%%

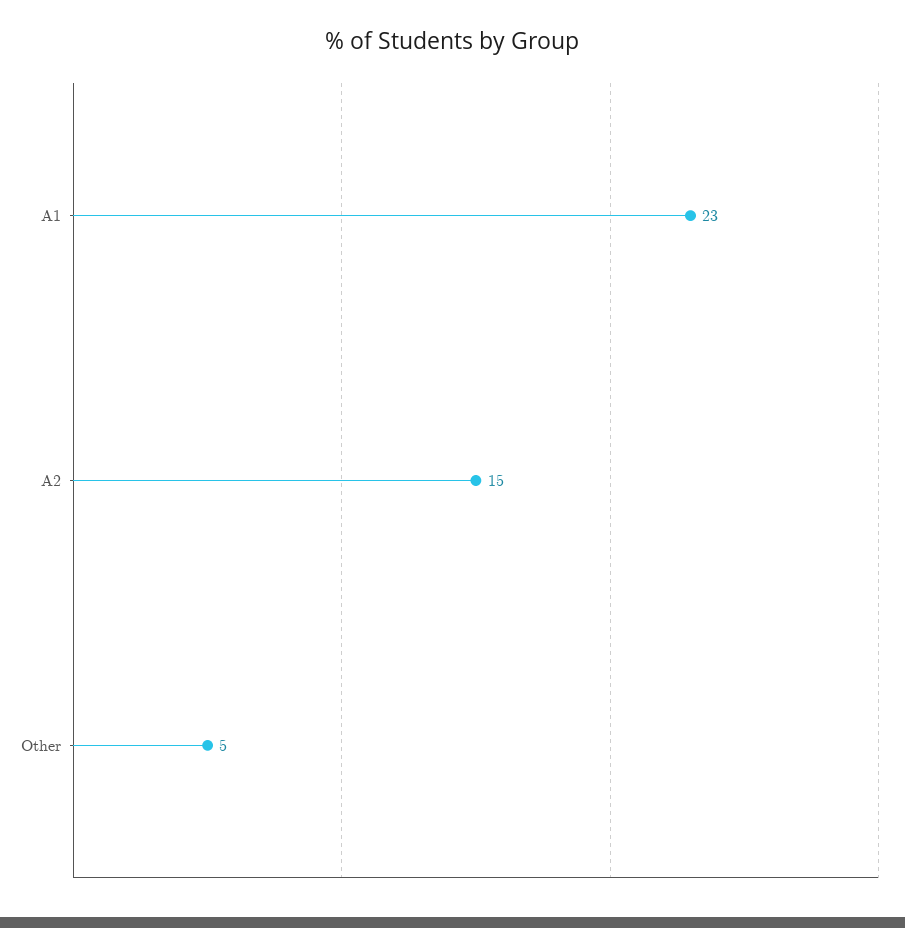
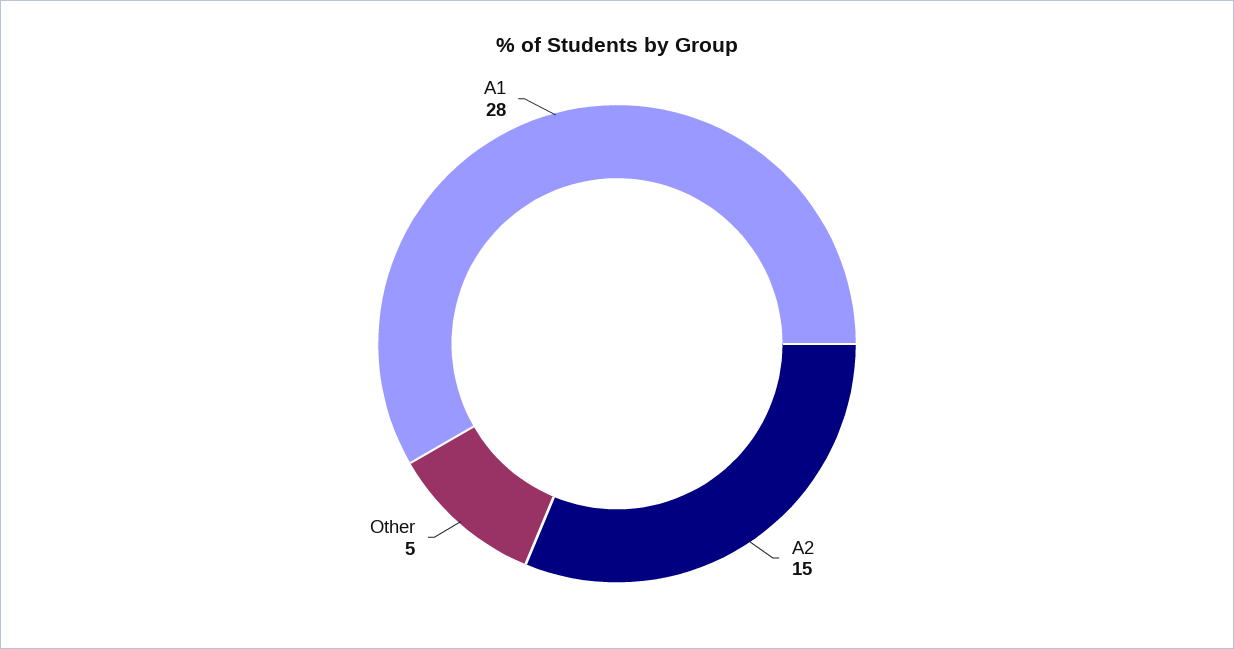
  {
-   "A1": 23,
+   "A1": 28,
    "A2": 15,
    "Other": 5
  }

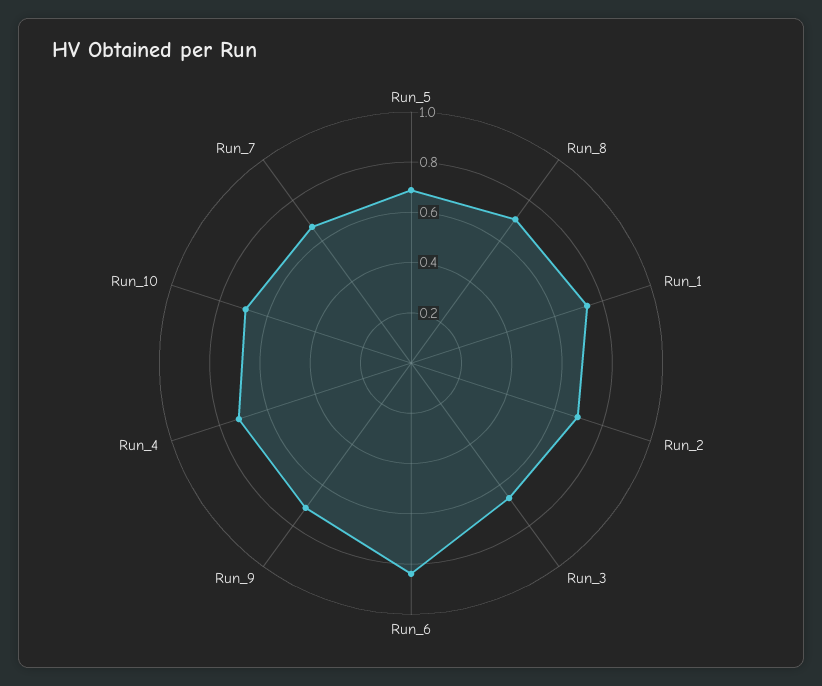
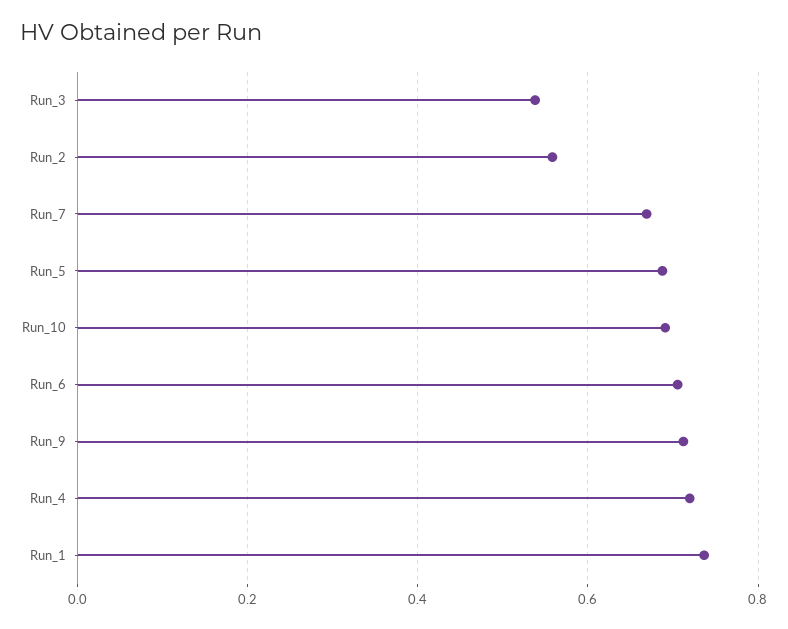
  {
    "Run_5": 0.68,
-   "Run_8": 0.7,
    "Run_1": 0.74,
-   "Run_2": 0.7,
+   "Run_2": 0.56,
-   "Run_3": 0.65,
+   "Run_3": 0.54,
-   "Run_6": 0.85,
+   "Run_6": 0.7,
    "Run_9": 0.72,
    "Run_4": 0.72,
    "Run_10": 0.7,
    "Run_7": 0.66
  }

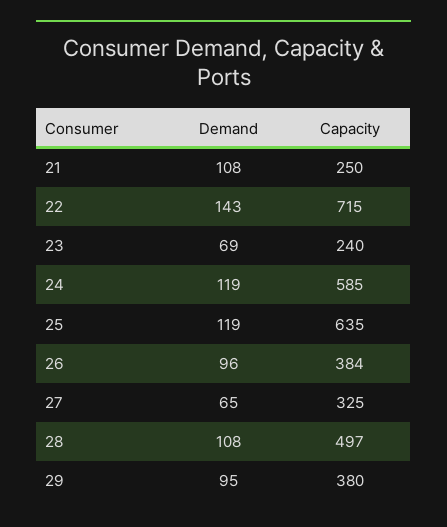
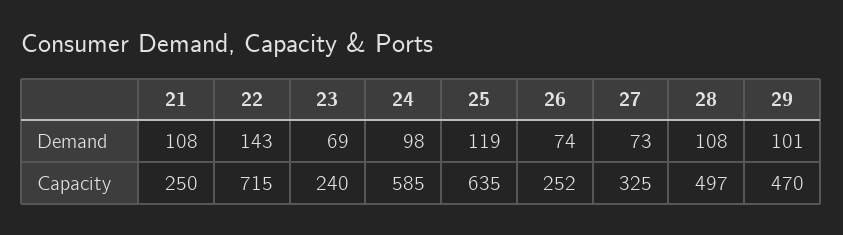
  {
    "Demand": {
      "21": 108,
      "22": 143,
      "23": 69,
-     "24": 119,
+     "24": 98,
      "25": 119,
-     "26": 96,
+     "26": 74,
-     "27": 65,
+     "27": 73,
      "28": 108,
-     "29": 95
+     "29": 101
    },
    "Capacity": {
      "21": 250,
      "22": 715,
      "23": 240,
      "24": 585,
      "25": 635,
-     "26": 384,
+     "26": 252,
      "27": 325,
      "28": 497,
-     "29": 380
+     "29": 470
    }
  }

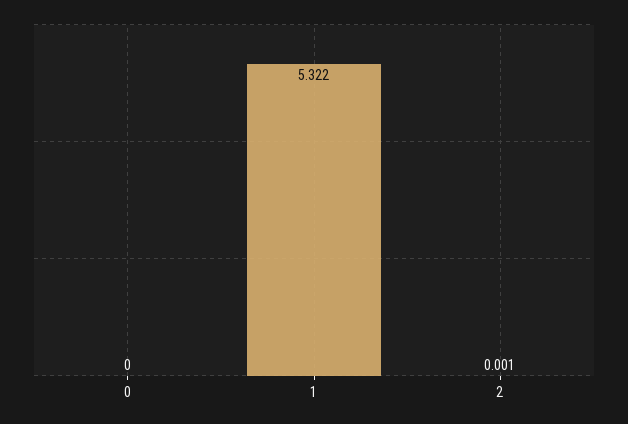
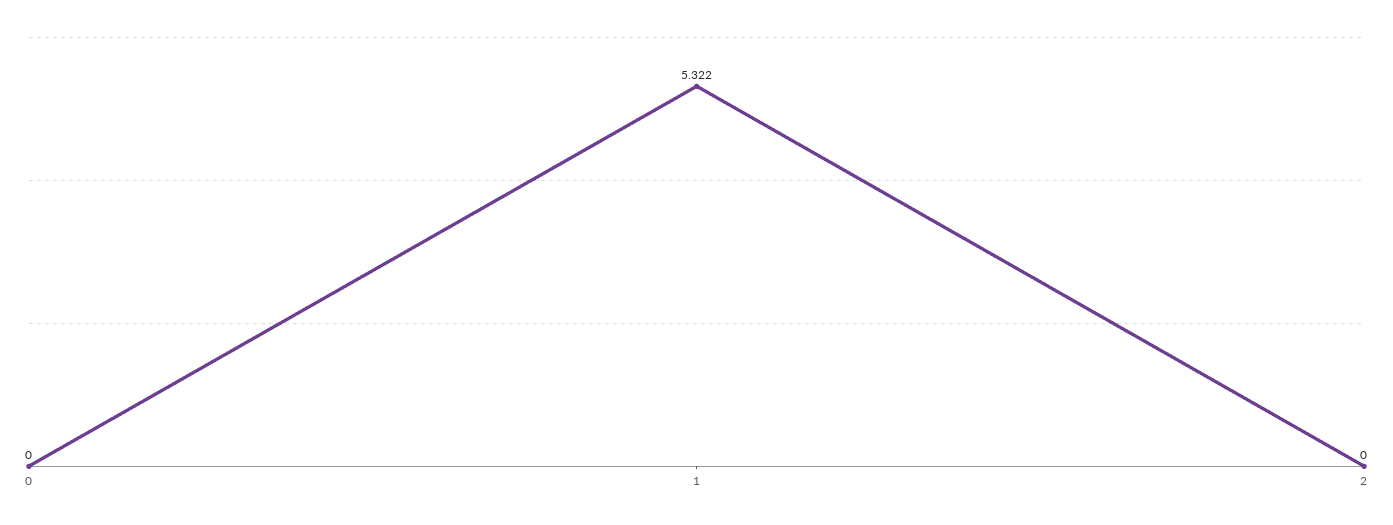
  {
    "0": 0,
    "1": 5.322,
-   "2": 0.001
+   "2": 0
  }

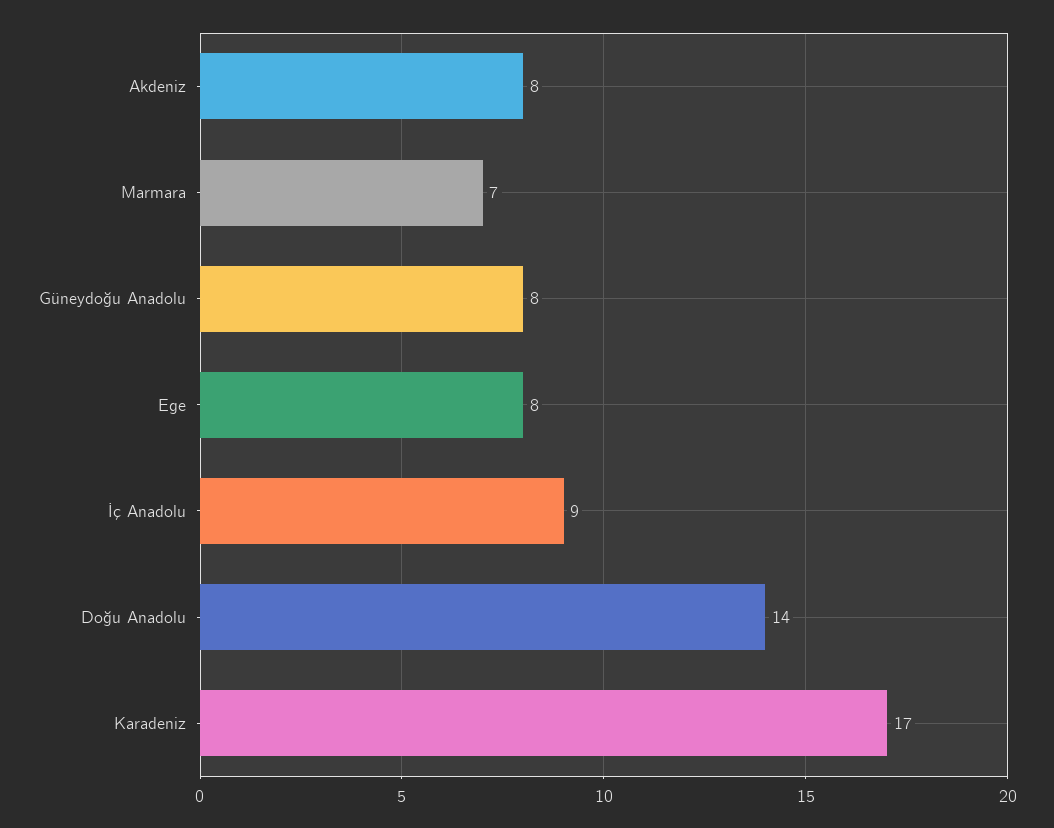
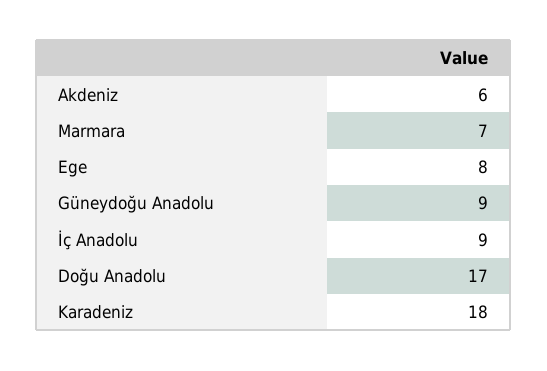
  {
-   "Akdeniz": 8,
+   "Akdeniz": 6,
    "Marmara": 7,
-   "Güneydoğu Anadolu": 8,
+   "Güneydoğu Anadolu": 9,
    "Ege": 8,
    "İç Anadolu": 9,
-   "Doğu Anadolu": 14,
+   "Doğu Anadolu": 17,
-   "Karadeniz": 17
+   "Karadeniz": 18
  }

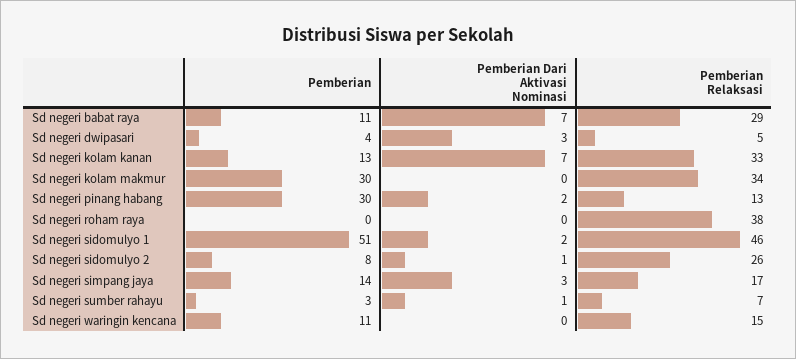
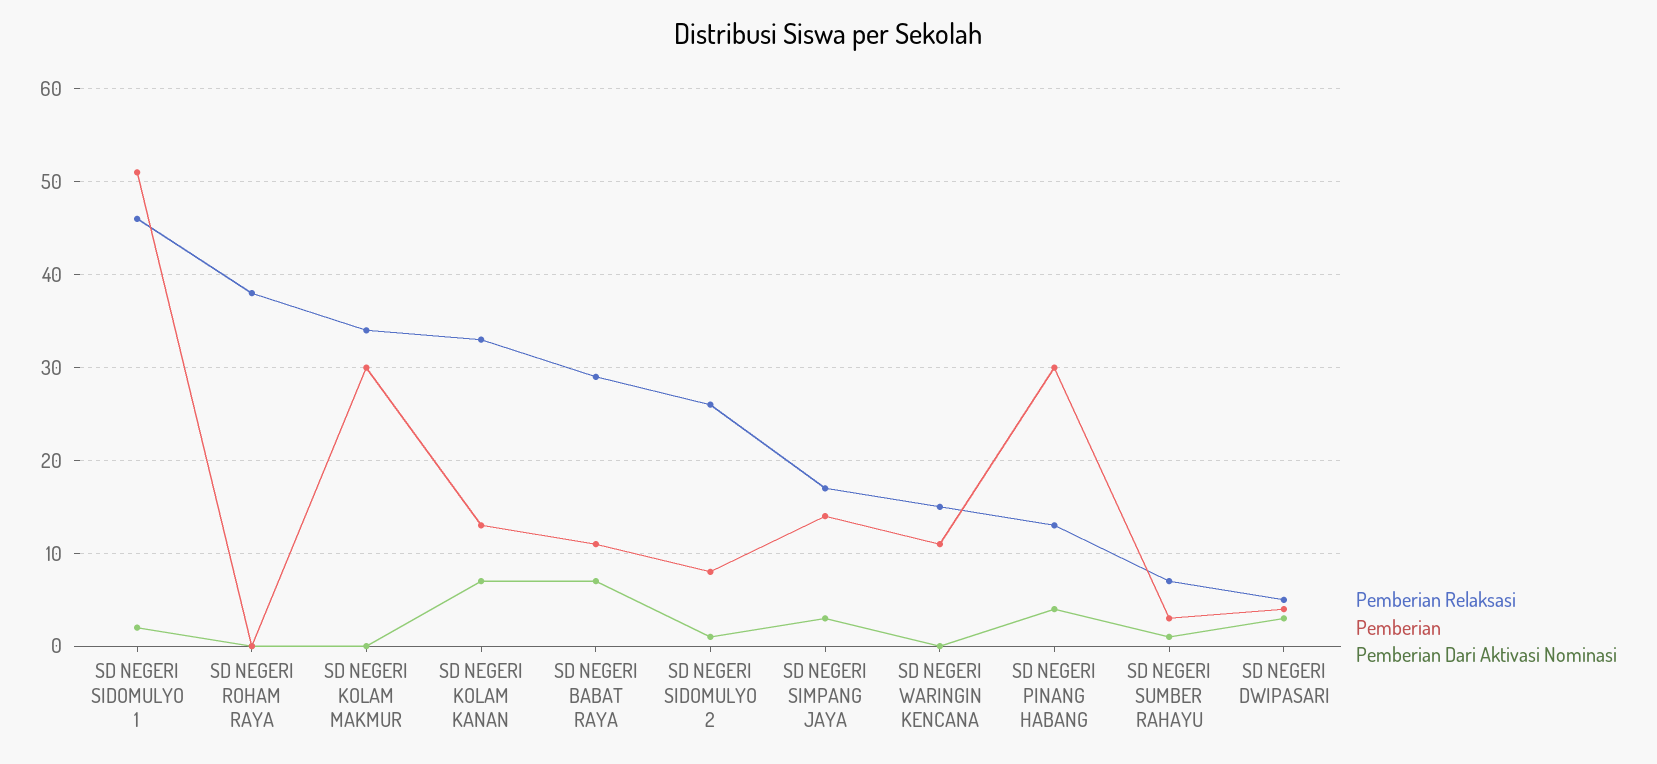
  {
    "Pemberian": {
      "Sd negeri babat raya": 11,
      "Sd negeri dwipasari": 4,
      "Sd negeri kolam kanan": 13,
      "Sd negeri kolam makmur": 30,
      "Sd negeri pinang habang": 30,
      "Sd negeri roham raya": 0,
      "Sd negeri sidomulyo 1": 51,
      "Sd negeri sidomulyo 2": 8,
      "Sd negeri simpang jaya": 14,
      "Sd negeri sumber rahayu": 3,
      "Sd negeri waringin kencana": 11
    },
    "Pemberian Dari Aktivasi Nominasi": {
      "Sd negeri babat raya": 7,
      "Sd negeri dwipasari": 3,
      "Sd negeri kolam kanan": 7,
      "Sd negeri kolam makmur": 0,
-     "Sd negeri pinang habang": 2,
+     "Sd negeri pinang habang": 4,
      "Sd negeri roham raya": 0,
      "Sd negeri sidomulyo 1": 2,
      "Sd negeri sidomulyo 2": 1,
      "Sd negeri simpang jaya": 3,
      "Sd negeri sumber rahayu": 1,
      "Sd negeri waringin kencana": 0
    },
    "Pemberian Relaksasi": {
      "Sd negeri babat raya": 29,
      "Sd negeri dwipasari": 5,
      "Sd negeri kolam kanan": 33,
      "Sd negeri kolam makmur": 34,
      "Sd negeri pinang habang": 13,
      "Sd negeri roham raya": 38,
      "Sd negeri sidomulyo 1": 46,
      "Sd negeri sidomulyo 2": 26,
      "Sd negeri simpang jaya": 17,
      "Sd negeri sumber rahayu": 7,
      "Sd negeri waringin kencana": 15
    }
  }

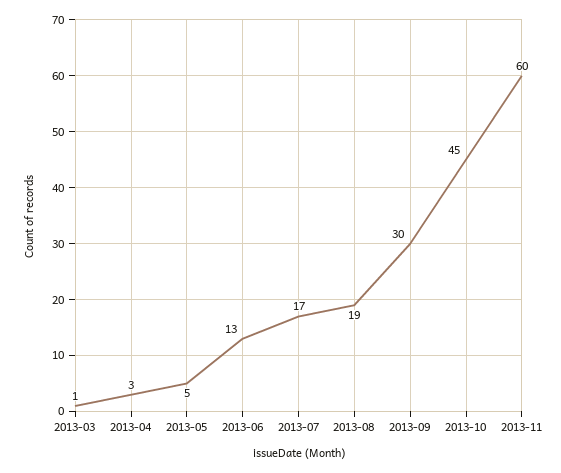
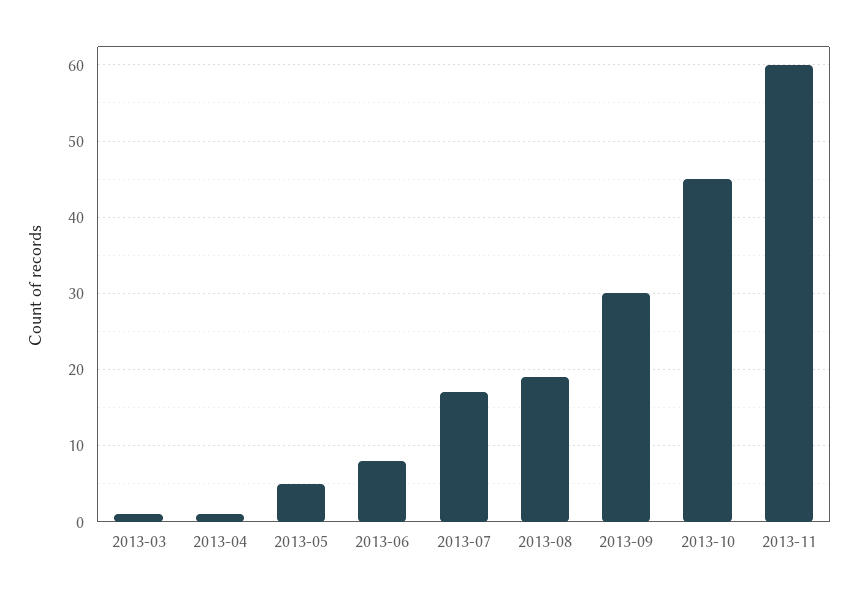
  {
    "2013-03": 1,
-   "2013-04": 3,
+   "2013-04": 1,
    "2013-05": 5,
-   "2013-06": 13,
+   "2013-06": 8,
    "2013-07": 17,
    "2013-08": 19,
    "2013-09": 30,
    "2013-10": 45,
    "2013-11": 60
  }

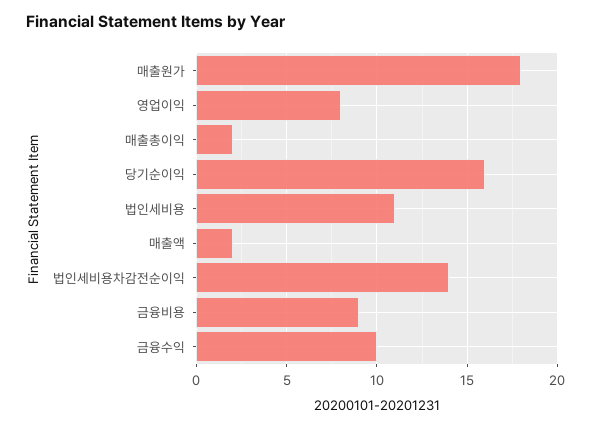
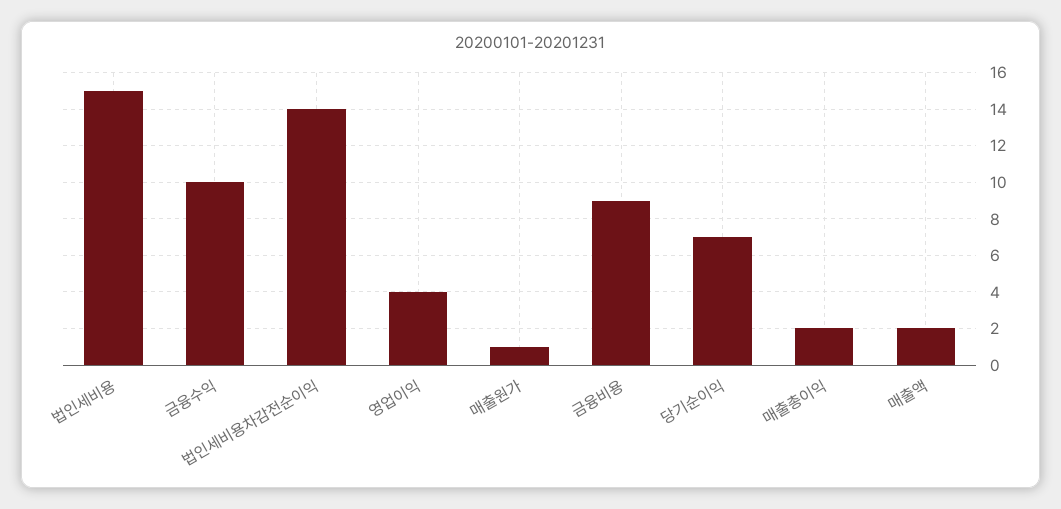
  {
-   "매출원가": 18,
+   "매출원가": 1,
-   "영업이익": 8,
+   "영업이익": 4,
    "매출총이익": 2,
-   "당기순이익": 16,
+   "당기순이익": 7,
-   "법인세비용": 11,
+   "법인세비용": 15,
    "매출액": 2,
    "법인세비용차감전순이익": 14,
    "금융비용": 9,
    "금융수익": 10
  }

%%

▶ **To-do item**
Say how many lines above contain the string "sidomulyo", writing only the number.

▶ **Task result**
6